Türkiye Selçukluları Devleti Dönemi ( 1204 – 1277 )

1071 yılında Malazgirt'te,  Büyük Selçuklu Hükümdarı ile Romen Diyojen arasında gerçekleşen ve tarihin akışını değiştiren Malazgirt zaferinin ardından Kırşehir Anadolu Selçuklularının şehri haline geldi.  II. Kılıçaslan eski bir geleneğe uyarak ülkesinin 2 oğlu arasında paylaştırdı ve burası Ankara toprakları ile birlikte Mesud'un payı oldu (566-1190).
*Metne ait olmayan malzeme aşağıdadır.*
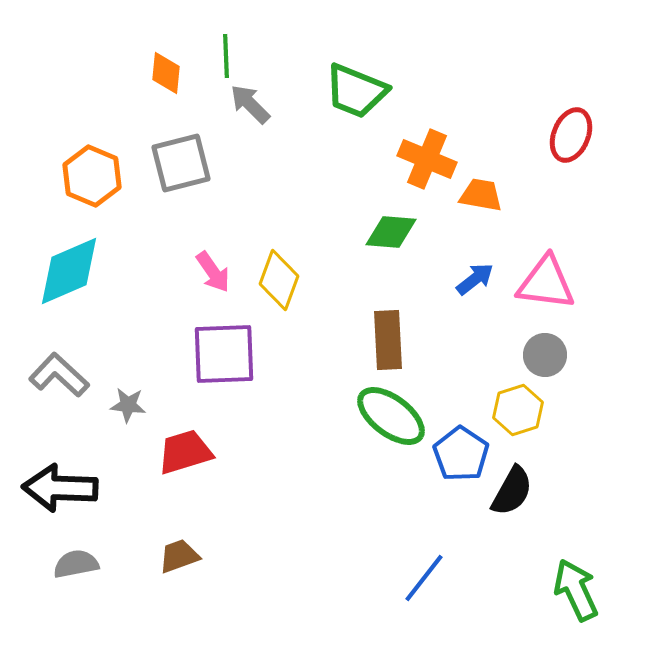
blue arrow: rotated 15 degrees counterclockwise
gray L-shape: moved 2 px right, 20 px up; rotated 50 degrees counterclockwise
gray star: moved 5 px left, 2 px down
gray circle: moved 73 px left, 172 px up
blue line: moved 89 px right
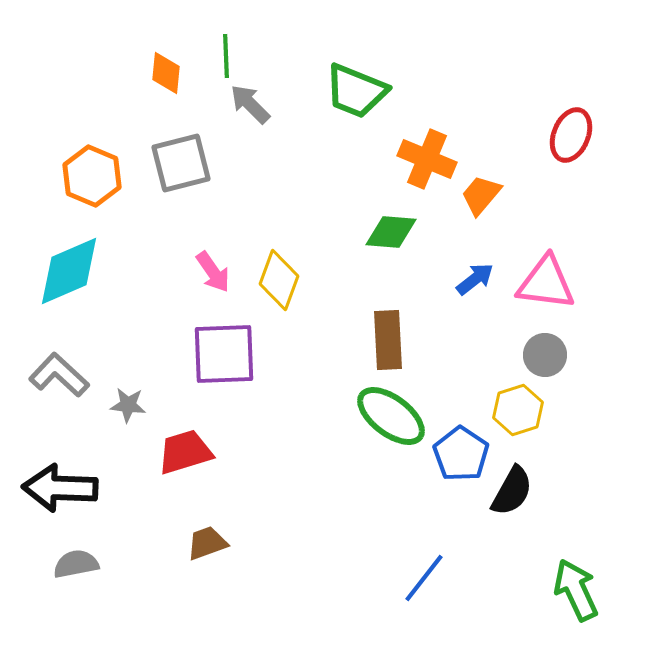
orange trapezoid: rotated 60 degrees counterclockwise
brown trapezoid: moved 28 px right, 13 px up
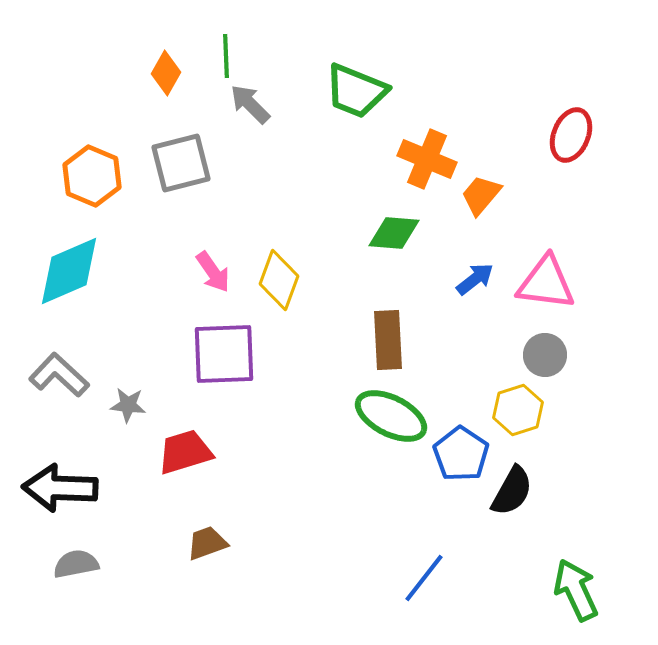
orange diamond: rotated 24 degrees clockwise
green diamond: moved 3 px right, 1 px down
green ellipse: rotated 10 degrees counterclockwise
Fakat Tokat'ta hüküm süren ve Konya'yı fetheden Rüknettin Aslan Ankara Kalesini 2-5 gün sürecek bir kuşatma altına alıp zapt etmiş ardından Mesud ve iki oğlunu idam ettirmişti (600-1204. Kardeş geçimsizlikleri ile elden ele geçen,yol uğrağı olması nedeniyle kanlı savaşlara sahne olan Kırşehir 625(1227-28) yılında Mengüçoğullarından Muzafferittin'e  tımar olarak tahsis edildi.Onun zamanında şehir bir kültür merkezi durumundadır

İbni. Bibi'den öğrendiğimize göre  25  Haziran 1243’de meydana gelen,Selçuklular ile Moğol  orduları arasında yapılan  Kösedağ Savaşı’nın sonucunda  Keyhüsrev yenilmiş ve her yıl vergi vermek  üzere Moğolların hakimiyetine girmiştir. Kırşehir ise bu hadiseden sonra Moğol ordularının yaylak ve  kışlağı haline gelmiştir. Moğol  valilerinin  zulümleri Selçuklu memurlarının idaresizlikleri bölge halkını nefrete sürüklüyordu. Bu  tarihte Kırşehir beyi  olan Moğollara karşı uzlaştırıcı bir siyaset uygulayan Nurettin Caca Kırşehir izlediği politikayla halkı huzura kavuşturmuş Caca Bey medresesini kurmuş  ilim ve âlimleri korumuştur.